• Job
Reproduce the items below, replacing "Side Hustle Ads" with "Side Income Ads" wherever it appears and leaving every other word unchanged.

• Data under study
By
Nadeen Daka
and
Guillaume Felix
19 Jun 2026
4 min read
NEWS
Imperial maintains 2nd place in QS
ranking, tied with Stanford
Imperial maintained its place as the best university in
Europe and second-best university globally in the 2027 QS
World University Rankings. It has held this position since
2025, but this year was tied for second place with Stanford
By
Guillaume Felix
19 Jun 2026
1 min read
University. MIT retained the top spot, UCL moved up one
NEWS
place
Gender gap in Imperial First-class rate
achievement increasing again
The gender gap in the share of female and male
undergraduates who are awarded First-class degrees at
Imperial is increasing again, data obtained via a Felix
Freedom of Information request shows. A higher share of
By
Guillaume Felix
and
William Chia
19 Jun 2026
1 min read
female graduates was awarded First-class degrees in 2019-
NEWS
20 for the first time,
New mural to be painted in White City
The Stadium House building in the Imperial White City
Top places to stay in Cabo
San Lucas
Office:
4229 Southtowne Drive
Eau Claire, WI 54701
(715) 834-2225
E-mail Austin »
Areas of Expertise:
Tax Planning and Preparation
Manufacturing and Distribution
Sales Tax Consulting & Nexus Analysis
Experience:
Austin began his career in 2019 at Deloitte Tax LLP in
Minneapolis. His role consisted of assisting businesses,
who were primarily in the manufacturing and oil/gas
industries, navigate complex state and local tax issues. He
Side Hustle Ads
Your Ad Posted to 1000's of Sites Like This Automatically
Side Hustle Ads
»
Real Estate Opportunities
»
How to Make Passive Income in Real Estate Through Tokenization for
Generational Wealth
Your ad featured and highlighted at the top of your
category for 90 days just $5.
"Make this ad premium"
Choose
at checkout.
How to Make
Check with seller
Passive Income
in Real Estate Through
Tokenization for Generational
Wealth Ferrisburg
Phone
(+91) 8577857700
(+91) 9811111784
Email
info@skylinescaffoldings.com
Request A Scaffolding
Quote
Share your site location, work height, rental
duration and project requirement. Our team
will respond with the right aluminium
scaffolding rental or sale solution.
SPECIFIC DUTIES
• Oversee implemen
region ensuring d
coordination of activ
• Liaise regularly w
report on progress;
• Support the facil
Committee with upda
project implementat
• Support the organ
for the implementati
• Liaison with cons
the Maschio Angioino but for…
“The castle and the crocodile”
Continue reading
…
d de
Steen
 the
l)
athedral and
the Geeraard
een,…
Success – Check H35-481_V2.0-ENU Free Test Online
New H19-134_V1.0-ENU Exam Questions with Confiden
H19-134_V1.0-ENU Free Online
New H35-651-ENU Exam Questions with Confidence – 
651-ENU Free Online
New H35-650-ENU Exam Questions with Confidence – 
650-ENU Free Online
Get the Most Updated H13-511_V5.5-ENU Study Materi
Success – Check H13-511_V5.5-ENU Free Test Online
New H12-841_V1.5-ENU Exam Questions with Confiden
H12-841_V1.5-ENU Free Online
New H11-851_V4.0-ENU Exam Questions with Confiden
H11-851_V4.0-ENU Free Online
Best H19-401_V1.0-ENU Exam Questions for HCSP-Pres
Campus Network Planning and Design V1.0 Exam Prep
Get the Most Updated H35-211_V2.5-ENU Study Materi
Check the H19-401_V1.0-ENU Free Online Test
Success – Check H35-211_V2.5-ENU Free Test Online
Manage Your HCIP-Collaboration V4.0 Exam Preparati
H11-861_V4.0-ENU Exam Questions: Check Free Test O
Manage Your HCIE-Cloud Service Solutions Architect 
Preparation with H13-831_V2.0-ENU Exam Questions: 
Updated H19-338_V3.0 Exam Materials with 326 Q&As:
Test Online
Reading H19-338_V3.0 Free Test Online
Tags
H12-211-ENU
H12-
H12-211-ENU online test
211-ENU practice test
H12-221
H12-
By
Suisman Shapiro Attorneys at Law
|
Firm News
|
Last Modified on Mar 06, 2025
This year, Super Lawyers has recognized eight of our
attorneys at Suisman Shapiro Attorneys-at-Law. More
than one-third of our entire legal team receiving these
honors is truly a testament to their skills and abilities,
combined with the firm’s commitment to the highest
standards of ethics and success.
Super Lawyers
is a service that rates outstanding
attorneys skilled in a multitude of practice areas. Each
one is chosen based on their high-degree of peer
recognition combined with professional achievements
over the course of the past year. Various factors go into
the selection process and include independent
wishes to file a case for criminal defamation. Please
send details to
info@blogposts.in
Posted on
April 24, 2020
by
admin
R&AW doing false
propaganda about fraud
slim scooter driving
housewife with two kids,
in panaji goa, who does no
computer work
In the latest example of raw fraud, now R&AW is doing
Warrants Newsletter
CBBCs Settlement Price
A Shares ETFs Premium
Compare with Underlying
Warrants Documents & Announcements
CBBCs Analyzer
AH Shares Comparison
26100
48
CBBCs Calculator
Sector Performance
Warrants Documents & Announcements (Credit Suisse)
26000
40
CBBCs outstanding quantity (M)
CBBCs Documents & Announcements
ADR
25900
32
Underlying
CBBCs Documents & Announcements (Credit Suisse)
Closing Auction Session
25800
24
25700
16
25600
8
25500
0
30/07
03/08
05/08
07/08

• Your response
By
Nadeen Daka
and
Guillaume Felix
19 Jun 2026
4 min read
NEWS
Imperial maintains 2nd place in QS
ranking, tied with Stanford
Imperial maintained its place as the best university in
Europe and second-best university globally in the 2027 QS
World University Rankings. It has held this position since
2025, but this year was tied for second place with Stanford
By
Guillaume Felix
19 Jun 2026
1 min read
University. MIT retained the top spot, UCL moved up one
NEWS
place
Gender gap in Imperial First-class rate
achievement increasing again
The gender gap in the share of female and male
undergraduates who are awarded First-class degrees at
Imperial is increasing again, data obtained via a Felix
Freedom of Information request shows. A higher share of
By
Guillaume Felix
and
William Chia
19 Jun 2026
1 min read
female graduates was awarded First-class degrees in 2019-
NEWS
20 for the first time,
New mural to be painted in White City
The Stadium House building in the Imperial White City
Top places to stay in Cabo
San Lucas
Office:
4229 Southtowne Drive
Eau Claire, WI 54701
(715) 834-2225
E-mail Austin »
Areas of Expertise:
Tax Planning and Preparation
Manufacturing and Distribution
Sales Tax Consulting & Nexus Analysis
Experience:
Austin began his career in 2019 at Deloitte Tax LLP in
Minneapolis. His role consisted of assisting businesses,
who were primarily in the manufacturing and oil/gas
industries, navigate complex state and local tax issues. He
Side Income Ads
Your Ad Posted to 1000's of Sites Like This Automatically
Side Income Ads
»
Real Estate Opportunities
»
How to Make Passive Income in Real Estate Through Tokenization for
Generational Wealth
Your ad featured and highlighted at the top of your
category for 90 days just $5.
"Make this ad premium"
Choose
at checkout.
How to Make
Check with seller
Passive Income
in Real Estate Through
Tokenization for Generational
Wealth Ferrisburg
Phone
(+91) 8577857700
(+91) 9811111784
Email
info@skylinescaffoldings.com
Request A Scaffolding
Quote
Share your site location, work height, rental
duration and project requirement. Our team
will respond with the right aluminium
scaffolding rental or sale solution.
SPECIFIC DUTIES
• Oversee implemen
region ensuring d
coordination of activ
• Liaise regularly w
report on progress;
• Support the facil
Committee with upda
project implementat
• Support the organ
for the implementati
• Liaison with cons
the Maschio Angioino but for…
“The castle and the crocodile”
Continue reading
…
d de
Steen
 the
l)
athedral and
the Geeraard
een,…
Success – Check H35-481_V2.0-ENU Free Test Online
New H19-134_V1.0-ENU Exam Questions with Confiden
H19-134_V1.0-ENU Free Online
New H35-651-ENU Exam Questions with Confidence – 
651-ENU Free Online
New H35-650-ENU Exam Questions with Confidence – 
650-ENU Free Online
Get the Most Updated H13-511_V5.5-ENU Study Materi
Success – Check H13-511_V5.5-ENU Free Test Online
New H12-841_V1.5-ENU Exam Questions with Confiden
H12-841_V1.5-ENU Free Online
New H11-851_V4.0-ENU Exam Questions with Confiden
H11-851_V4.0-ENU Free Online
Best H19-401_V1.0-ENU Exam Questions for HCSP-Pres
Campus Network Planning and Design V1.0 Exam Prep
Get the Most Updated H35-211_V2.5-ENU Study Materi
Check the H19-401_V1.0-ENU Free Online Test
Success – Check H35-211_V2.5-ENU Free Test Online
Manage Your HCIP-Collaboration V4.0 Exam Preparati
H11-861_V4.0-ENU Exam Questions: Check Free Test O
Manage Your HCIE-Cloud Service Solutions Architect 
Preparation with H13-831_V2.0-ENU Exam Questions: 
Updated H19-338_V3.0 Exam Materials with 326 Q&As:
Test Online
Reading H19-338_V3.0 Free Test Online
Tags
H12-211-ENU
H12-
H12-211-ENU online test
211-ENU practice test
H12-221
H12-
By
Suisman Shapiro Attorneys at Law
|
Firm News
|
Last Modified on Mar 06, 2025
This year, Super Lawyers has recognized eight of our
attorneys at Suisman Shapiro Attorneys-at-Law. More
than one-third of our entire legal team receiving these
honors is truly a testament to their skills and abilities,
combined with the firm’s commitment to the highest
standards of ethics and success.
Super Lawyers
is a service that rates outstanding
attorneys skilled in a multitude of practice areas. Each
one is chosen based on their high-degree of peer
recognition combined with professional achievements
over the course of the past year. Various factors go into
the selection process and include independent
wishes to file a case for criminal defamation. Please
send details to
info@blogposts.in
Posted on
April 24, 2020
by
admin
R&AW doing false
propaganda about fraud
slim scooter driving
housewife with two kids,
in panaji goa, who does no
computer work
In the latest example of raw fraud, now R&AW is doing
Warrants Newsletter
CBBCs Settlement Price
A Shares ETFs Premium
Compare with Underlying
Warrants Documents & Announcements
CBBCs Analyzer
AH Shares Comparison
26100
48
CBBCs Calculator
Sector Performance
Warrants Documents & Announcements (Credit Suisse)
26000
40
CBBCs outstanding quantity (M)
CBBCs Documents & Announcements
ADR
25900
32
Underlying
CBBCs Documents & Announcements (Credit Suisse)
Closing Auction Session
25800
24
25700
16
25600
8
25500
0
30/07
03/08
05/08
07/08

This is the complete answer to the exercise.